> _Dataset section_:
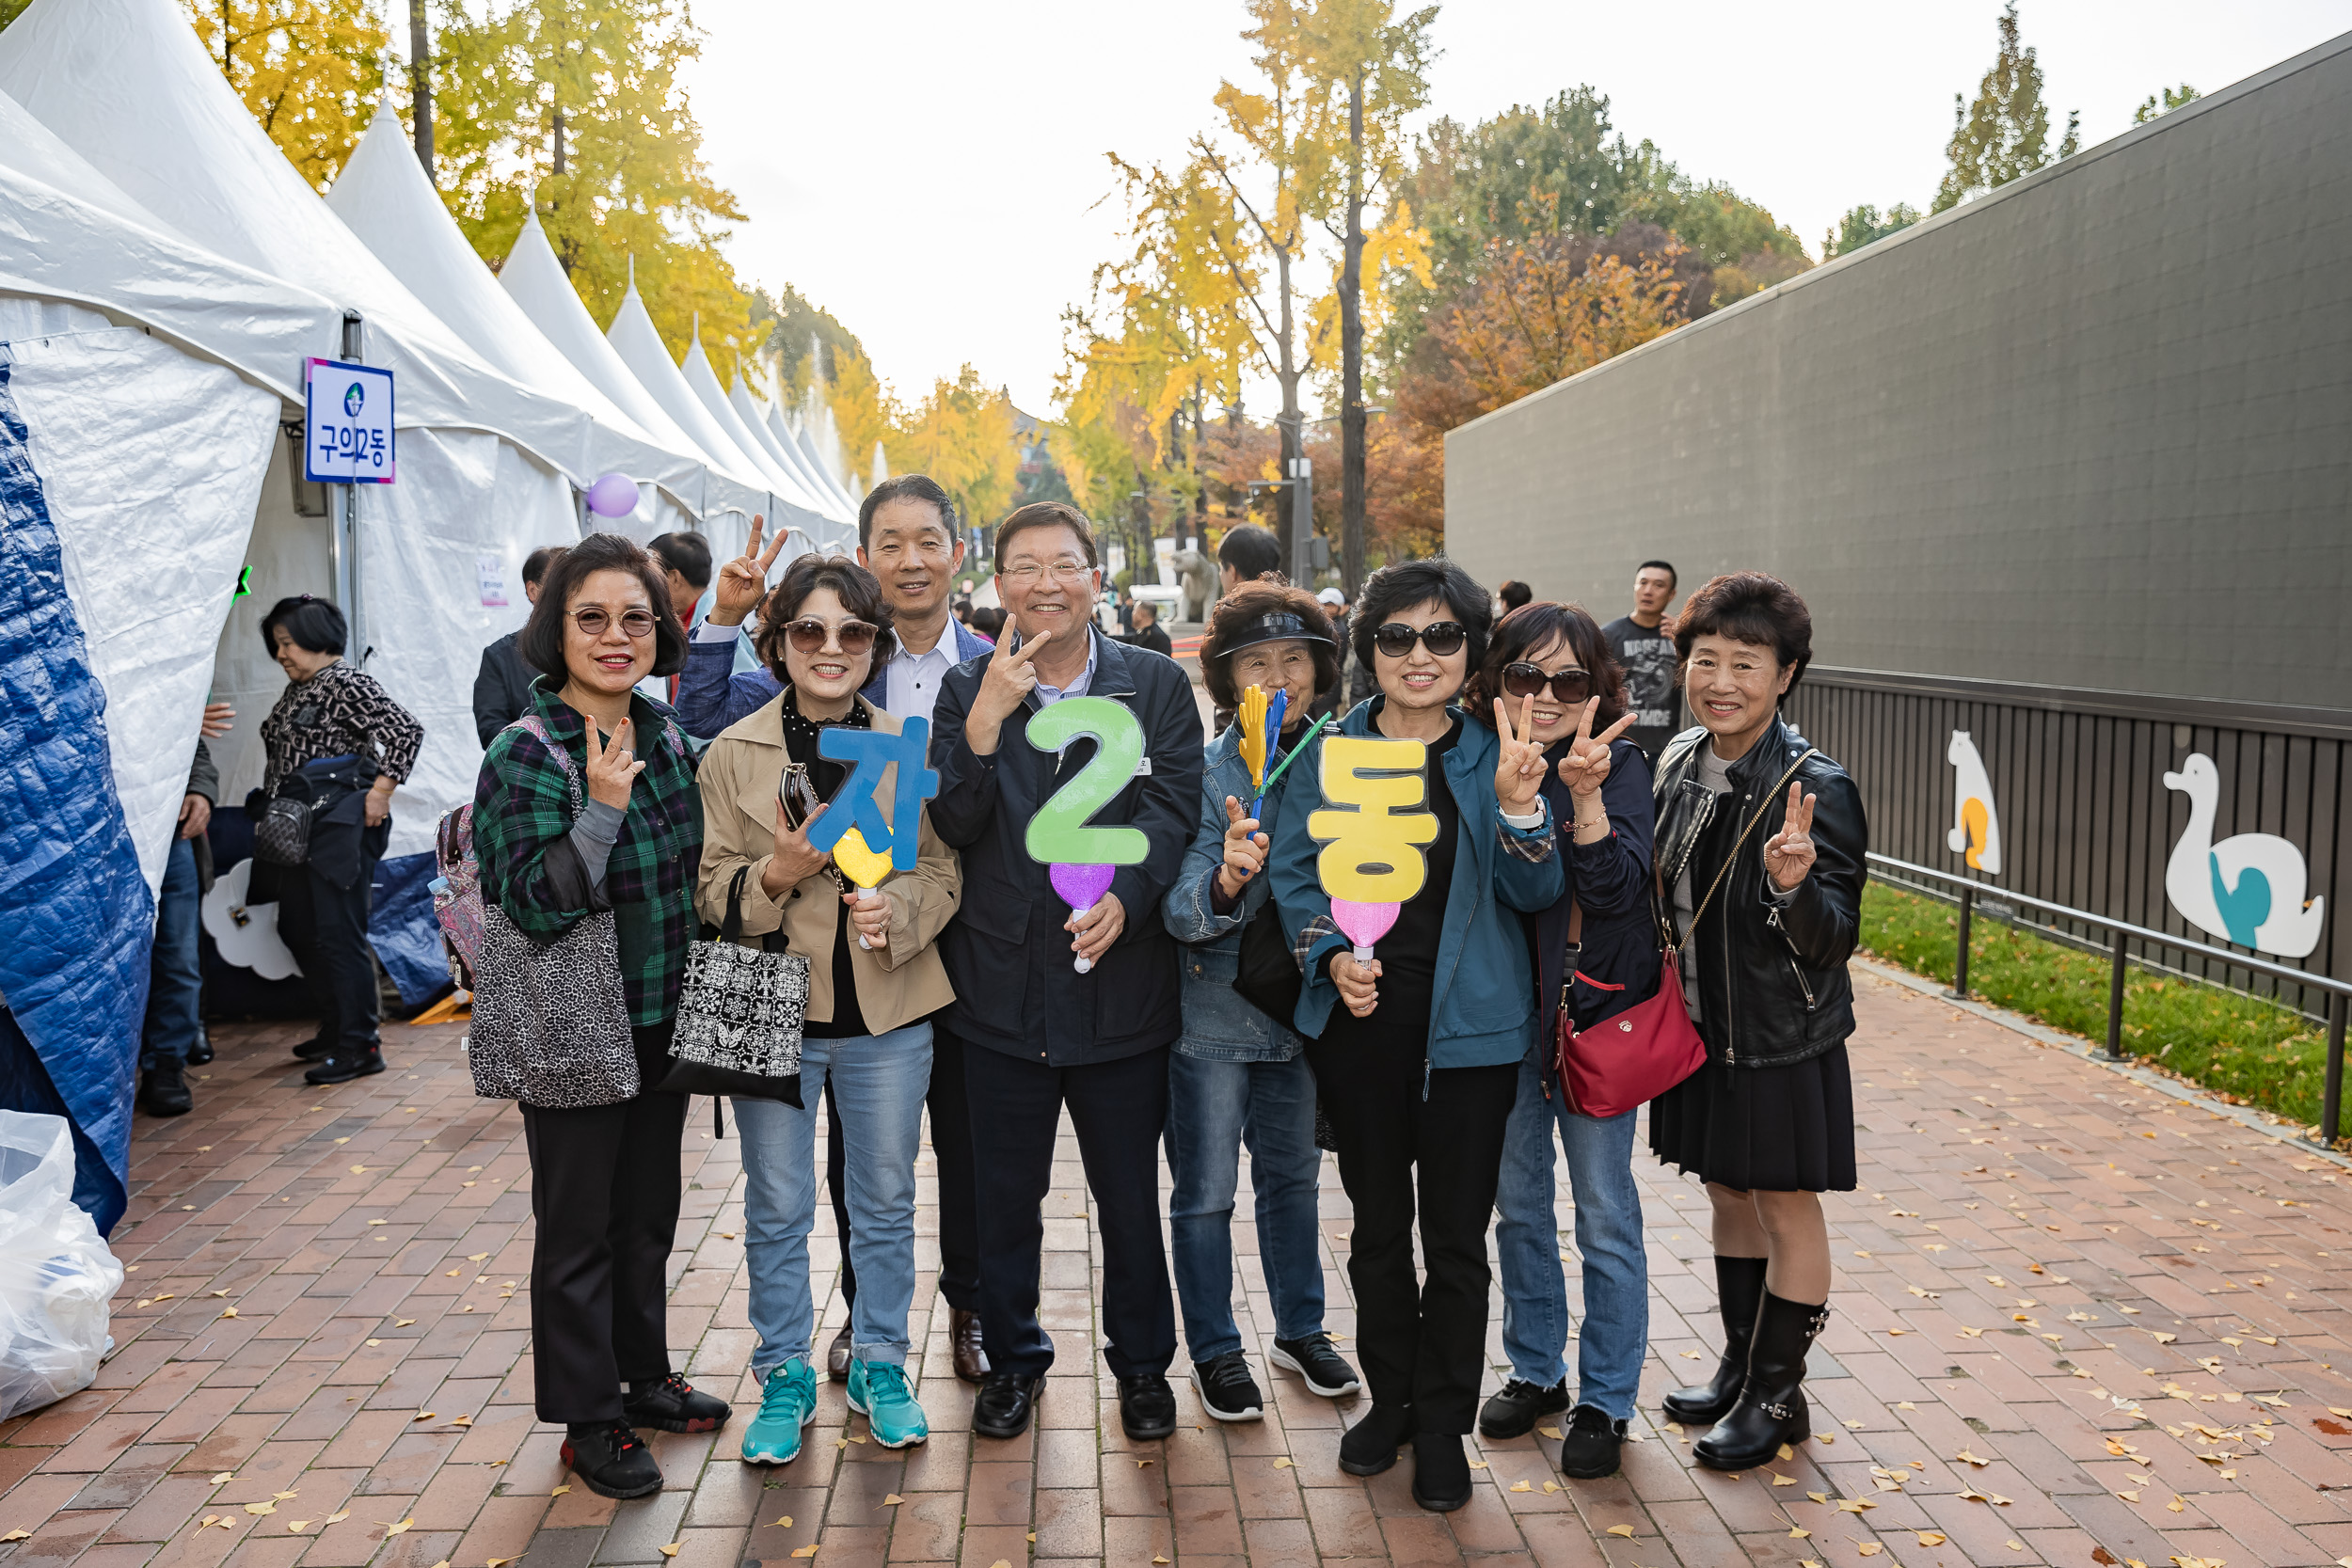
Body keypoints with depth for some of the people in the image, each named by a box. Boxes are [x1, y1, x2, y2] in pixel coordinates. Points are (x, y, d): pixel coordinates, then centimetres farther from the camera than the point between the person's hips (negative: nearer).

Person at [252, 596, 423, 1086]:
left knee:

> _Exercise description_: Would you please give the material above again, unchanged but without pictures?

> _Reply_:
Body keypoints with depth for some of the people in the image, each named by a box. Boxes are [x1, y1, x2, y2] in pixel coordinates. Points are (x, y, d): pixel coordinates, then centimetres farther from the camera than the point between the person's hips (negative: nearer).

Person at [252, 596, 423, 1086]:
left knee:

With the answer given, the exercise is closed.